Avoid excess lab testing: How you can help
Lab testing volumes are increasing at an alarming rate placing pressure on an already overstretched health care system.1 Excess testing can increase health care costs and create medicolegal liability for practitioners through delayed diagnoses and treatment and missed or misinterpreted results.1
 
Drivers of increased use of laboratory testing include:
  • Inadequate understanding of test ordering and interpretation.
  • Increasing burden of disease in a rapidly aging population.
  • Complex comorbidities.
  • Patient demands.
  • Computer-based order sets.
  • Lack of knowledge regarding the financial costs of tests.

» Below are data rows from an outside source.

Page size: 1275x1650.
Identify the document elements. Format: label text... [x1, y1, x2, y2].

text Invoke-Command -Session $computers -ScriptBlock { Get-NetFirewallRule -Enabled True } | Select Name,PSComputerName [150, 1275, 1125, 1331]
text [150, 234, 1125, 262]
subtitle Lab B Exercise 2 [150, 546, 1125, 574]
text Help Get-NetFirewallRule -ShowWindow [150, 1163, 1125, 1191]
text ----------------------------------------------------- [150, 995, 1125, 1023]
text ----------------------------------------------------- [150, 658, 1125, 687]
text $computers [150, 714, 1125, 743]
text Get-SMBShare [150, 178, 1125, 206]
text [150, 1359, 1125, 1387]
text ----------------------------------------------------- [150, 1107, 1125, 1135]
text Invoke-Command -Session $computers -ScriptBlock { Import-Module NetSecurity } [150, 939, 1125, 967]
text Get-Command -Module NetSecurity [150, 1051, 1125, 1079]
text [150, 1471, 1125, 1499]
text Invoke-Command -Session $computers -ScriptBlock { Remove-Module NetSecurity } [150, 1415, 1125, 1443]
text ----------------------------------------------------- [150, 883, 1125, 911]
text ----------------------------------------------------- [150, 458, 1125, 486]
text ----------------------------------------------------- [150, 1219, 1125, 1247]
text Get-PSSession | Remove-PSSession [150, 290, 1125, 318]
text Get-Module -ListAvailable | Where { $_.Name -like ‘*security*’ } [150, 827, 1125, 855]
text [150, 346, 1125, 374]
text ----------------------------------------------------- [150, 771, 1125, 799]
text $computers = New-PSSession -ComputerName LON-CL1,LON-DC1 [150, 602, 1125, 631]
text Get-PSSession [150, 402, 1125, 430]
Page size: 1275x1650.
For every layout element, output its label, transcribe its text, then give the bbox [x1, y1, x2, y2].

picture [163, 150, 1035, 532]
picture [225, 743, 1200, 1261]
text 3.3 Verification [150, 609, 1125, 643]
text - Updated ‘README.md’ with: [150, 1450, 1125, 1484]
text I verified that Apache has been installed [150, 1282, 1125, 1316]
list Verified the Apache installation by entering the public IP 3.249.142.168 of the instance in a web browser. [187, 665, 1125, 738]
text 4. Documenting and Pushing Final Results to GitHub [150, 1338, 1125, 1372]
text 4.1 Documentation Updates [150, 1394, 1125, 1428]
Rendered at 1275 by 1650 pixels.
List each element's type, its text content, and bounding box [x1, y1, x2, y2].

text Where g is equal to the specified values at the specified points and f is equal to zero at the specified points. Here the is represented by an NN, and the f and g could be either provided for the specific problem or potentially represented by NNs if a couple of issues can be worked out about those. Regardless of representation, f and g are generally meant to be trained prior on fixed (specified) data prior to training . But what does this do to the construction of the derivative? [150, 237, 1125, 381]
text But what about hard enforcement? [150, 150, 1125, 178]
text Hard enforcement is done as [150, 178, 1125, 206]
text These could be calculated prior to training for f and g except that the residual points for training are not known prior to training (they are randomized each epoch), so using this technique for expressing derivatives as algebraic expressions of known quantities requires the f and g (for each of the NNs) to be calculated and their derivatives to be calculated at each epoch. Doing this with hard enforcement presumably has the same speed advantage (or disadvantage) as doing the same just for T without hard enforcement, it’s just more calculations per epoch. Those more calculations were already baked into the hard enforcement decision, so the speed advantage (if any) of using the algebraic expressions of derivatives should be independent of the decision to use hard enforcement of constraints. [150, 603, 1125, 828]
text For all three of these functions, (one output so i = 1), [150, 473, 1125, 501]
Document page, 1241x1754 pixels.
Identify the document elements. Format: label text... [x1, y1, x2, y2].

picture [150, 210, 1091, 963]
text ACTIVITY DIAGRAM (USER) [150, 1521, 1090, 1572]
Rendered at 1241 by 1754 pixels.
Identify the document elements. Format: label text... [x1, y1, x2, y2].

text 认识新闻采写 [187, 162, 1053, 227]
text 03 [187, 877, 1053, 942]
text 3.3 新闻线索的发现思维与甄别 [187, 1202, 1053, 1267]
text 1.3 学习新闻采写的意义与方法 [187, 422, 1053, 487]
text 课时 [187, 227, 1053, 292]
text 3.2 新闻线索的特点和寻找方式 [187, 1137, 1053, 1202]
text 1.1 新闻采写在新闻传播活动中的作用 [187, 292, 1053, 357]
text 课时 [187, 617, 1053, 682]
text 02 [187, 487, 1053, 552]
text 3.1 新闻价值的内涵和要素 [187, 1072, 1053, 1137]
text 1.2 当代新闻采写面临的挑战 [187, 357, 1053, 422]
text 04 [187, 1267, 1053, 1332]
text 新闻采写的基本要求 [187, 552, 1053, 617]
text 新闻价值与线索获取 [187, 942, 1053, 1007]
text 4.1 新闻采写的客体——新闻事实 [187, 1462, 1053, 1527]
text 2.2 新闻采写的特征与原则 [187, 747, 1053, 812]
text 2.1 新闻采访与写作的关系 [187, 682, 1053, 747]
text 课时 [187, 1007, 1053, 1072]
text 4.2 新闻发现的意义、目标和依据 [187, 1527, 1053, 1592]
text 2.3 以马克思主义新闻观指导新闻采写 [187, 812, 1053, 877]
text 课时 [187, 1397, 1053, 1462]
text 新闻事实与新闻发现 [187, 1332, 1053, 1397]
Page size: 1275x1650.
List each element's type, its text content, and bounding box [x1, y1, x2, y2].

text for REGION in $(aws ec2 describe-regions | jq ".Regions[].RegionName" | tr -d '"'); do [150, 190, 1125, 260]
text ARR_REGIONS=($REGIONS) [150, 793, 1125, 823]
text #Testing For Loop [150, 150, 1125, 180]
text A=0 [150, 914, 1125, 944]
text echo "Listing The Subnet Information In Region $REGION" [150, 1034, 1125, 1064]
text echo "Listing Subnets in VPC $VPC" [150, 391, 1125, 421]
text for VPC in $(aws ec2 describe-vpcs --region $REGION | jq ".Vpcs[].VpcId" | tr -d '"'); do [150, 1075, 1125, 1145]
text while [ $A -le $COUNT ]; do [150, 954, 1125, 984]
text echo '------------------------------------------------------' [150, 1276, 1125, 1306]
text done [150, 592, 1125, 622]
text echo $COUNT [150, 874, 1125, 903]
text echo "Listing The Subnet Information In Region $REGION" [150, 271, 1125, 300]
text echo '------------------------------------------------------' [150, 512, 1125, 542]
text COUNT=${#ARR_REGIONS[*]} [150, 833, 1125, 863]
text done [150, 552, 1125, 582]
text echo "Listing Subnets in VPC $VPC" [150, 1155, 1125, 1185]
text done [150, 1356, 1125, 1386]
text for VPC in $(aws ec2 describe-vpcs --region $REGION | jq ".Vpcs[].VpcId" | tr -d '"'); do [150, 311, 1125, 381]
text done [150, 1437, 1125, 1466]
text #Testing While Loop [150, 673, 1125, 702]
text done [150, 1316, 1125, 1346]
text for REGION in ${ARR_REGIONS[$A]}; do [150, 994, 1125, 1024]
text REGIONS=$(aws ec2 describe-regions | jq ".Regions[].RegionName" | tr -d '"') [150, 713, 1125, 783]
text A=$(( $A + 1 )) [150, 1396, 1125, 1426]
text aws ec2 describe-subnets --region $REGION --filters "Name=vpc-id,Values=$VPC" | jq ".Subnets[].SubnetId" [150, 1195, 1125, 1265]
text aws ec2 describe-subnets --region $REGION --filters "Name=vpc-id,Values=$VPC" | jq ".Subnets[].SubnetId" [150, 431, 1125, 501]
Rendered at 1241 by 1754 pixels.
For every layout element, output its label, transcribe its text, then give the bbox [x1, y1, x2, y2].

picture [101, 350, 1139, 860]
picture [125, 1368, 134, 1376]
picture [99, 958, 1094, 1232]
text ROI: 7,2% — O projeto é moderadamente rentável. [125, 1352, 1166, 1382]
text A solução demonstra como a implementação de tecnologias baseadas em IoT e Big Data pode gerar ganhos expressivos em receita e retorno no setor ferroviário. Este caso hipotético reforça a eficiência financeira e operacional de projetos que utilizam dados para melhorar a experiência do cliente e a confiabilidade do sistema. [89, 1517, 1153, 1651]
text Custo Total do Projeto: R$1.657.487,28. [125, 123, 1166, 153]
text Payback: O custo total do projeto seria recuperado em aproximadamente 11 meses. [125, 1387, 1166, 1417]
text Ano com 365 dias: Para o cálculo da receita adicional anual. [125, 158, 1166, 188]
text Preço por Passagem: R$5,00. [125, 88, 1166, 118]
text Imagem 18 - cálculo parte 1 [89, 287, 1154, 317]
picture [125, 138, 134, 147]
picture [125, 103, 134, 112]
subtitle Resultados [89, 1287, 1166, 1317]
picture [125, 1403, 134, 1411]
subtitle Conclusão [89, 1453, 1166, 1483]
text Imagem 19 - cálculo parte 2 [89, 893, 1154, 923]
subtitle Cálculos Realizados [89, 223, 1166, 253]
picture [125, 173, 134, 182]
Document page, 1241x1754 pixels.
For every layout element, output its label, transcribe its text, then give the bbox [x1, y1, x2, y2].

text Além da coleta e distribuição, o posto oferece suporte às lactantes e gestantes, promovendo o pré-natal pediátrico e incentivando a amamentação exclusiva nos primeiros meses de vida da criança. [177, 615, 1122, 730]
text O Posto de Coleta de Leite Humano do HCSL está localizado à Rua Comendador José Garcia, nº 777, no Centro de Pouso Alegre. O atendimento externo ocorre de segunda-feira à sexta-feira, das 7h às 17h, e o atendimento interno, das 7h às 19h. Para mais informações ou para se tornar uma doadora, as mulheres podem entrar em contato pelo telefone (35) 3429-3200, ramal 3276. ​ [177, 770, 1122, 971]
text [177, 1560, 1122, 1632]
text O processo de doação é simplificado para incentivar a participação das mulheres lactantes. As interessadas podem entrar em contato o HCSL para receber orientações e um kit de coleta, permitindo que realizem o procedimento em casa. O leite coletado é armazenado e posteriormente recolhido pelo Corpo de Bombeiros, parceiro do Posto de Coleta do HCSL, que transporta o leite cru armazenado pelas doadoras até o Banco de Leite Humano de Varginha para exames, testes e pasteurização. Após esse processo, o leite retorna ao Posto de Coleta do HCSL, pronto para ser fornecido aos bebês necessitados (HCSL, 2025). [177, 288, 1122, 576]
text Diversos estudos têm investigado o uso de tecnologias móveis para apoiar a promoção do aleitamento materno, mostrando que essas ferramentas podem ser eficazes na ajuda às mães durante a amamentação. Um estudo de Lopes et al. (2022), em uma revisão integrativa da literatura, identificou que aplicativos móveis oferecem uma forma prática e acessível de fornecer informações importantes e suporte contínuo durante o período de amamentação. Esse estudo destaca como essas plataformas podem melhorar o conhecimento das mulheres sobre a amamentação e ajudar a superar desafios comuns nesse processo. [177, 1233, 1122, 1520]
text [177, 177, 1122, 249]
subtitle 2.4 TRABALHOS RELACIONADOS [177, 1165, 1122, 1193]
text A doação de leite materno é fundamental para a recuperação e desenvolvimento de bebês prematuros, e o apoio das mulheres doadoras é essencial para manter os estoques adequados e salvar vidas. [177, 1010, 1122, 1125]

  • The ever-increasing test options available to clinicians.2-4
Here are three examples of laboratory test utilization recommendations that have been implemented in Alberta and are supported by Choosing Wisely Canada:
  1. Avoidance of repeat HbA1c testing within three months of prior results: red blood cell lifespan is 90-120 days and any change in a patient’s diet or medications are not reflected in the HbA1c until the previous RBCs are replaced.
  2. Anti-tissue transglutaminase IgA (anti-tTg IgA) is the appropriate initial screening test for Celiac disease: additional Celiac disease serology testing should not be ordered.
  3. Providing appropriate clinical history to guide ordering of allergen specific IgE testing: positive result represents sensitization and not necessarily a clinical allergy.
 References
  1. Abbott M, Paulin H, Sidhu D, Naugler C. Laboratory tests, interpretation, and use of resources: a program to introduce the basics. Can Fam Physician, 2014 Mar;60(3):e167-72.
  2. Yancik R. Cancer burden in the aged: an epidemiologic and demographic overview. Cancer 1997;80(7):1273-83.
  3. Solomon DH, Hashimoto H, Daltroy L, Liang MH. Techniques to improve physicians’ use of diagnostic tests: a new conceptual framework. JAMA 1998;290(23):2020-7.
  4. Smellie WS. Demand management and test burdened request rationalization. Ann Clin Biochem 2012;49(Pt 4):323-36. Epub 2012 Jun 25.